ACTIVIDADES:
1. ¿Qué imagen emplea el texto sobre el Jubileo para evocar la estabilidad y la seguridad en medio de las aguas de la vida?
2. Enumera todos los ámbitos en los que, según el texto sobre el Jubileo, el Año Santo debe ayudar a redescubrir la confianza.

TEXTO DE LA PÁGINA:
▬▬▬
25. En el camino hacia el Jubileo, volvamos a la Sagrada Escritura y escuchemos estas palabras dirigidas a nosotros: «Esto es un gran estímulo para nosotros, que nos hemos refugiado en la esperanza que se nos ofrece y a la que nos hemos asido. Esta esperanza la tenemos como un ancla segura y firme para el alma; entra más allá de la cortina, en el Santuario donde Jesús entró por nosotros como precursor». (Heb 6:18-20). Ésta es una fuerte invitación a no perder nunca la esperanza que se nos ha dado, a aferrarnos a ella encontrando refugio en Dios.
La imagen del ancla evoca la estabilidad y la seguridad que tenemos en medio de las procelosas aguas de la vida si confiamos en el Señor Jesús. Las tempestades nunca podrán arrastrarnos, porque estamos anclados en la esperanza de la gracia, que es capaz de hacernos vivir en Cristo, triunfando sobre el pecado, el miedo y la muerte. Esta esperanza, que es mucho más grande que las satisfacciones cotidianas y la mejora de las condiciones de vida, nos lleva más allá de las pruebas y nos impulsa a caminar sin perder de vista la grandeza de la meta a la que estamos llamados, el Cielo.
El próximo Jubileo será, por tanto, un Año Santo caracterizado por la esperanza que no pasa, la esperanza que está en Dios. Que nos ayude también a redescubrir la confianza que necesitamos en la Iglesia y en la sociedad, en las relaciones interpersonales, en las relaciones internacionales, en la promoción de la dignidad de toda persona y en el respeto de la creación. Que nuestro testimonio de fe sea en el mundo fermento de auténtica esperanza, anuncio de los cielos nuevos y de la tierra nueva (cf. 2 Pe 3,13), donde habitaremos en justicia y armonía entre los pueblos, esforzándonos por que se cumpla la promesa del Señor.
▬▬▬
DATOS PROPORCIONADOS:
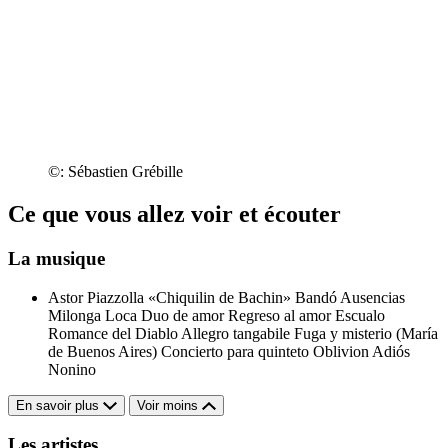
©: Sébastien Grébille
Ce que vous allez voir et écouter
La musique
Astor Piazzolla
«Chiquilin de Bachin»
Bandó
Ausencias
Milonga Loca
Duo de amor
Regreso al amor
Escualo
Romance del Diablo
Allegro tangabile
Fuga y misterio (María
de Buenos Aires)
Concierto para quinteto
Oblivion
Adiós
Nonino
En savoir plus
Voir moins
Les artistes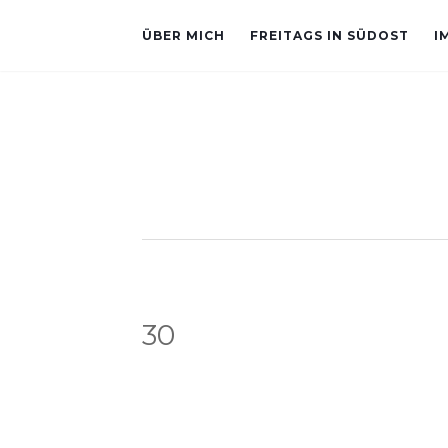
ÜBER MICH
FREITAGS IN SÜDOST
I
30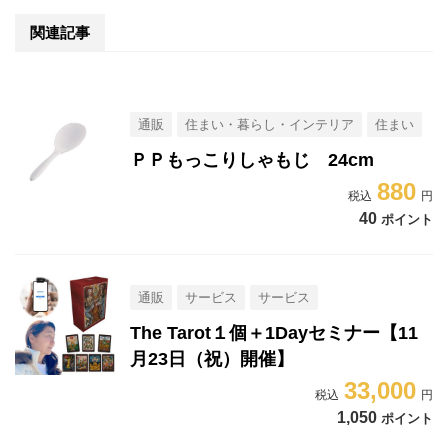
関連記事
通販
住まい・暮らし・インテリア
住まい
ＰＰもっこりしゃもじ 24cm
880
40
ポイント
通販
サービス
サービス
The Tarot１個＋1Dayセミナー【11
月23日（祝）開催】
33,000
1,050
ポイント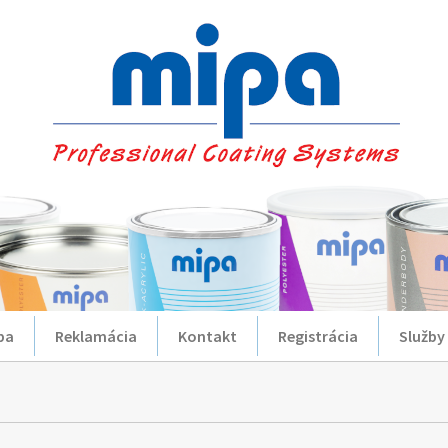
ba
Reklamácia
Kontakt
Registrácia
Služby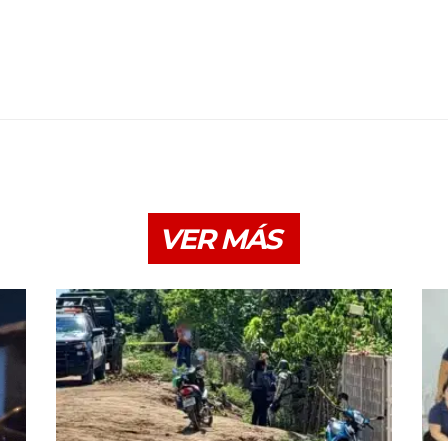
VER MÁS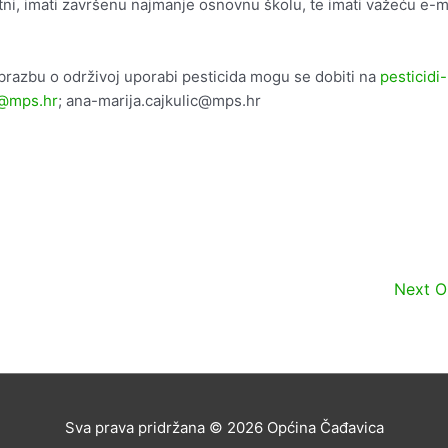
tni, imati završenu najmanje osnovnu školu, te imati važeću e-m
brazbu o održivoj uporabi pesticida mogu se dobiti na
pesticidi-
k@mps.hr
; ana-marija.cajkulic@mps.hr
Next 
Sva prava pridržana © 2026
Općina Čađavica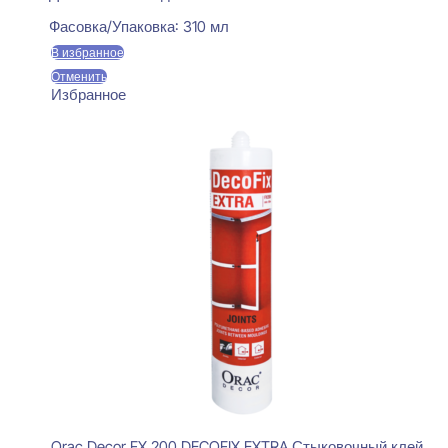
Фасовка/Упаковка:
310 мл
В избранное
Отменить
Избранное
Orac Decor FX 200 DECOFIX EXTRA Стыковочный клей,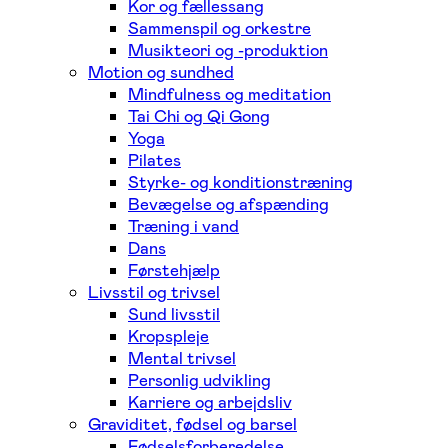
Kor og fællessang
Sammenspil og orkestre
Musikteori og -produktion
Motion og sundhed
Mindfulness og meditation
Tai Chi og Qi Gong
Yoga
Pilates
Styrke- og konditionstræning
Bevægelse og afspænding
Træning i vand
Dans
Førstehjælp
Livsstil og trivsel
Sund livsstil
Kropspleje
Mental trivsel
Personlig udvikling
Karriere og arbejdsliv
Graviditet, fødsel og barsel
Fødselsforberedelse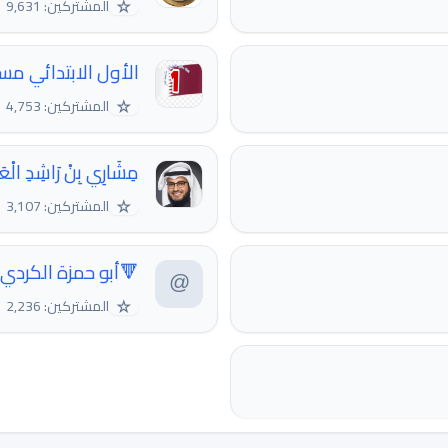
☆
المشتركين: 9,631
الأول الابتدائي مس
☆
المشتركين: 4,753
مِشَارِي بِنْ رَاشِدِ الْعَفَّ
☆
المشتركين: 3,107
🔻أبو حمزة الكردي
☆
المشتركين: 2,236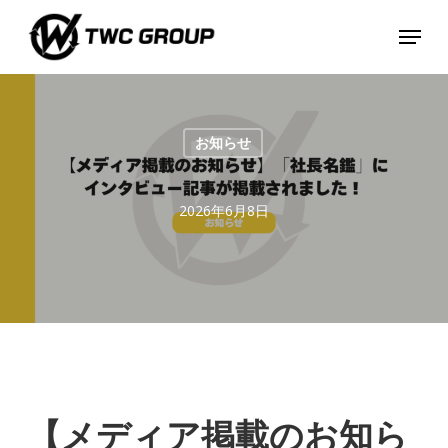
Skip
Menu
to
main
content
お知らせ
2026年6月8日
【メディア掲載のお知ら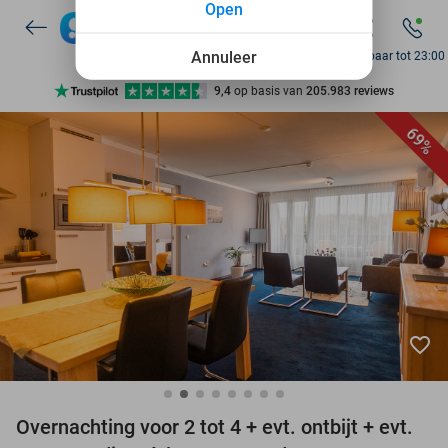
Open
7 dagen per week beschikbaar
10+ miljoen leden
Annuleer
Bereikbaar tot 23:00
9,4
op basis van
205.983 reviews
Ontdek 15.000+ deals
69%
7 dagen per week beschikbaar
10+ miljoen leden
favorite_border
Overnachting voor 2 tot 4 + evt. ontbijt + evt.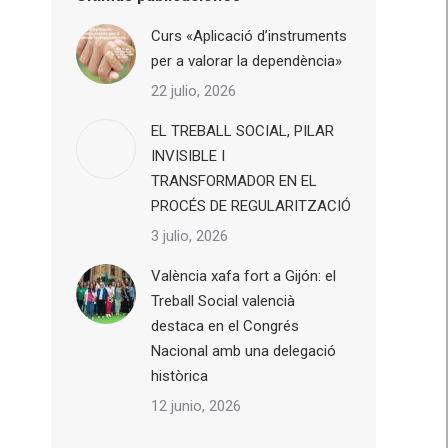
Curs «Aplicació d’instruments
per a valorar la dependència»
22 julio, 2026
EL TREBALL SOCIAL, PILAR
INVISIBLE I
TRANSFORMADOR EN EL
PROCÉS DE REGULARITZACIÓ
3 julio, 2026
València xafa fort a Gijón: el
Treball Social valencià
destaca en el Congrés
Nacional amb una delegació
històrica
12 junio, 2026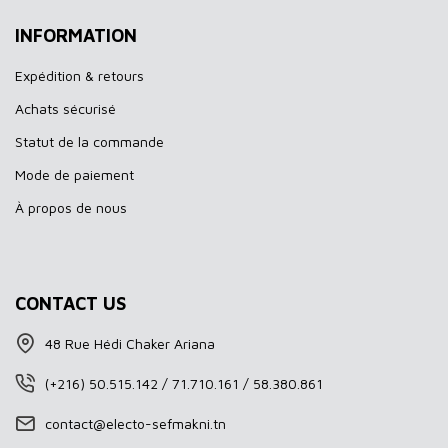
INFORMATION
Expédition & retours
Achats sécurisé
Statut de la commande
Mode de paiement
À propos de nous
CONTACT US
48 Rue Hédi Chaker Ariana
(+216) 50.515.142 / 71.710.161 / 58.380.861
contact@electo-sefmakni.tn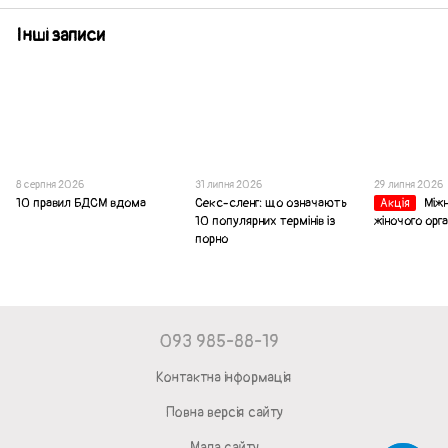
Інші записи
8 серпня 2026
31 липня 2026
29 липня 2026
10 правил БДСМ вдома
Секс-сленг: що означають
Між
Акція
10 популярних термінів із
жіночого орг
порно
093 985-88-19
Контактна інформація
Повна версія сайту
Мапа сайту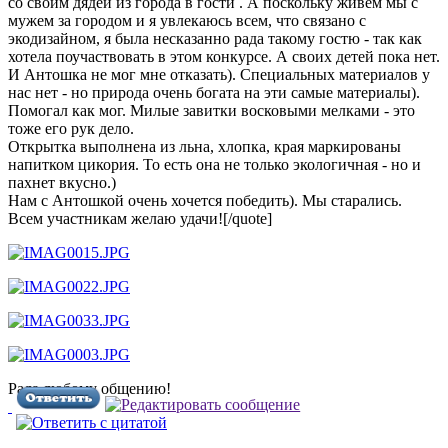
со своим дядей из города в гости . А поскольку живем мы с
мужем за городом и я увлекаюсь всем, что связано с
экодизайном, я была несказанно рада такому гостю - так как
хотела поучаствовать в этом конкурсе. А своих детей пока нет.
И Антошка не мог мне отказать). Специальных материалов у
нас нет - но природа очень богата на эти самые материалы).
Помогал как мог. Милые завитки восковыми мелками - это
тоже его рук дело.
Открытка выполнена из льна, хлопка, края маркированы
напитком цикория. То есть она не только экологичная - но и
пахнет вкусно.)
Нам с Антошкой очень хочется победить). Мы старались.
Всем участникам желаю удачи![/quote]
Рада любому общению!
▬▬▬
RESPUESTAS:
1. La imagen del ancla.

2. La Iglesia, la sociedad, las relaciones interpersonales, las relaciones internacionales, la promoción de la dignidad de toda persona y el respeto de la creación.